◆ What the task requires ◆
The answer must be every record below, reproduced exactly.

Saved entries
===
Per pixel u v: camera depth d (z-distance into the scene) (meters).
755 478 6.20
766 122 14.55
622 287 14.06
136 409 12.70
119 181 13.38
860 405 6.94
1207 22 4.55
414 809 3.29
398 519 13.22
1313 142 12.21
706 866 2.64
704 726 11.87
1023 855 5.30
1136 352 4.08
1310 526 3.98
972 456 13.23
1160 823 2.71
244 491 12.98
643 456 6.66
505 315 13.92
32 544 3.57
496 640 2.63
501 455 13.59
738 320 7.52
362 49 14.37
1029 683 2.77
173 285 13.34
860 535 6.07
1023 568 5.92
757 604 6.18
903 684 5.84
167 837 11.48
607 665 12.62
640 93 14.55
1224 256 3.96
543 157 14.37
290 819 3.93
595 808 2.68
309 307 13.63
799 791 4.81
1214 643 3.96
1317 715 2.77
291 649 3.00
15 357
===
◆ The completed task ◆
Per pixel u v: camera depth d (z-distance into the scene) (meters).
755 478 6.20
766 122 14.55
622 287 14.06
136 409 12.70
119 181 13.38
860 405 6.94
1207 22 4.55
414 809 3.29
398 519 13.22
1313 142 12.21
706 866 2.64
704 726 11.87
1023 855 5.30
1136 352 4.08
1310 526 3.98
972 456 13.23
1160 823 2.71
244 491 12.98
643 456 6.66
505 315 13.92
32 544 3.57
496 640 2.63
501 455 13.59
738 320 7.52
362 49 14.37
1029 683 2.77
173 285 13.34
860 535 6.07
1023 568 5.92
757 604 6.18
903 684 5.84
167 837 11.48
607 665 12.62
640 93 14.55
1224 256 3.96
543 157 14.37
290 819 3.93
595 808 2.68
309 307 13.63
799 791 4.81
1214 643 3.96
1317 715 2.77
291 649 3.00
15 357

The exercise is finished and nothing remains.